A New AI tool to Thwart Facial Recognition Technologies
A New face-cloaking tool 100 percent effective against Facial Recognition Software of Amazon, Microsoft, Face++
As facial recognition technologies have developed over the span of a few years, privacy is often getting eroded with it. And since the outbreak of the COVID-19 pandemic, this technology has grown in prevalence, but not without controversy. It is everywhere, from security lines in airports to street corners to local drug stores. While officials cite that it is necessary to leverage facial recognition to look for people who might at risk of a COVID-19 infection, common man shares a different opinion—it feels invasive. Further, no one knows if these over the top surveillance will continue after the pandemic emergency, nor have any idea about what shall be done to the facial data collected. Fortunately, a team of researchers at the University of Chicago has some good news to offer with their invention: Fawkes, which is a cloaking app based on AI.
Named after Guy Fawkes masks used by revolutionaries in the V for Vendetta comic book and film (Fawkes was involved in the infamous Gunpowder Plot, a failed conspiracy by a group of provincial English Catholics to assassinate the Protestant King James I of England by blowing up the House of Lords before the State Opening of Parliament in 1605). However, Fawkes, the software, uses artificial intelligence to subtly and almost imperceptibly alter photos to trick facial recognition systems. The algorithm created by researchers in the SAND Lab at the University of Chicago is an open-source software tool that can be downloaded for free and used on one’s desktop.

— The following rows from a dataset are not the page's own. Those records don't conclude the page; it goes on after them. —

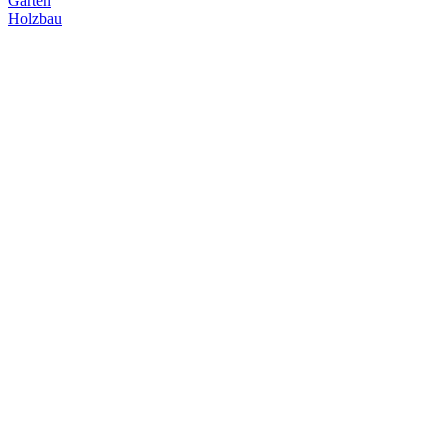
Garten
Holzbau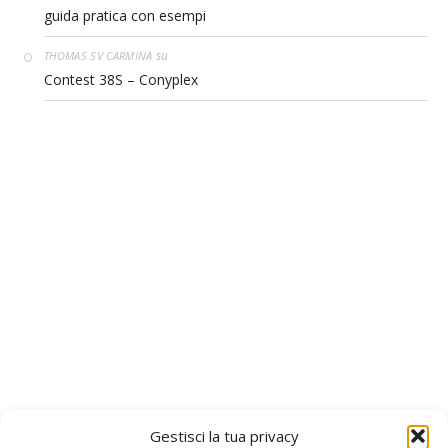
guida pratica con esempi
su
THOMAS SV CARMINA
Contest 38S – Conyplex
Gestisci la tua privacy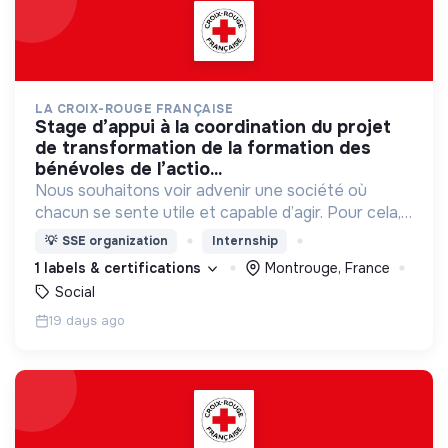
LA CROIX-ROUGE FRANÇAISE
stage d’appui à la coordination du projet
de transformation de la formation des
bénévoles de l’actio...
Nous souhaitons voir advenir une société où
chacun se sente utile et capable d’agir. Pour cela,
nous proposons des moyens et des lieux
💡
SSE organization
Internship
d’engagement innovants et adaptés à tous.
1 labels & certifications
Montrouge, France
Social
19 days ago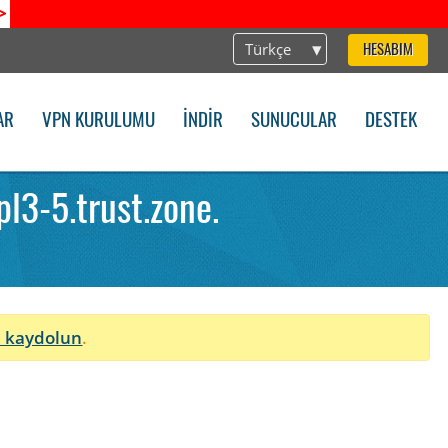
>
Türkçe
HESABIM
AR
VPN KURULUMU
İNDIR
SUNUCULAR
DESTEK
3-5.trust.zone.
 kaydolun
.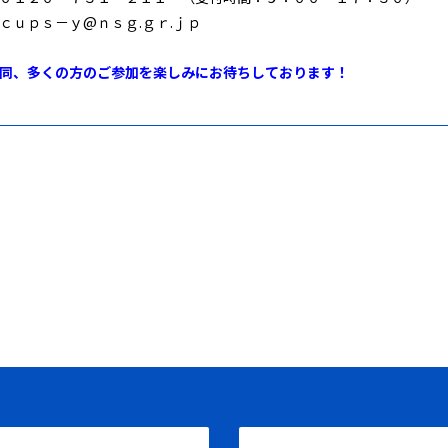
ｃｕｐｓ－ｙ@ｎｓｇ.ｇｒ.ｊｐ
同、多くの方のご参加を楽しみにお待ちしております！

Though Fawkes doesn’t make one invisible to facial recognition, instead the software makes changes at the pixel level that will trip a facial recognition’s registry but will be indistinguishable to the naked eye when looking at the image. The team calls the result “cloaked” photos, and they can be used like any other images. Ben Y. Zhao, a Neubauer professor of computer science at the University of Chicago, said that the intention behind this project was to corrupt the resource facial recognition systems use to function, i.e., databases of faces scraped from social media.
According to a paper to be presented this month at the USENIX Security symposium, the SAND Lab’s developer team asserts that Fawkes is 100 percent successful against state-of-the-art facial recognition services from Microsoft (Azure Face), Amazon (Rekognition), and Face++ by Chinese tech giant Megvii. While existing facial recognition technologies can still read a user’s face, identify her gender, facial features, and make a note but it will register the face as a new person as opposed to compiling data on her real identity. “It’s about giving individuals agency,” said Emily Wenger, a third-year Ph.D. student at the University of Chicago and co-leader of the project with first-year Ph.D. student Shawn Shan. “While it can’t disrupt existing models already trained on unaltered images downloaded from the internet, publishing cloaked images can eventually erase a person’s online ‘footprint,’ rendering future models incapable of recognizing that individual.
This is not the first attempt to thwart facial recognition software. At Fudan University in China, scientists were working on an invisibility mask that uses tiny infrared LEDs wired to the inside of a baseball cap to project dots of light on to the wearer’s face. Meanwhile, Project KOVR designed a hood, which acts as an anti-surveillance coat that works on the same principle as Faraday bags. It blocks electromagnetic signals and radiation from facial recognition software.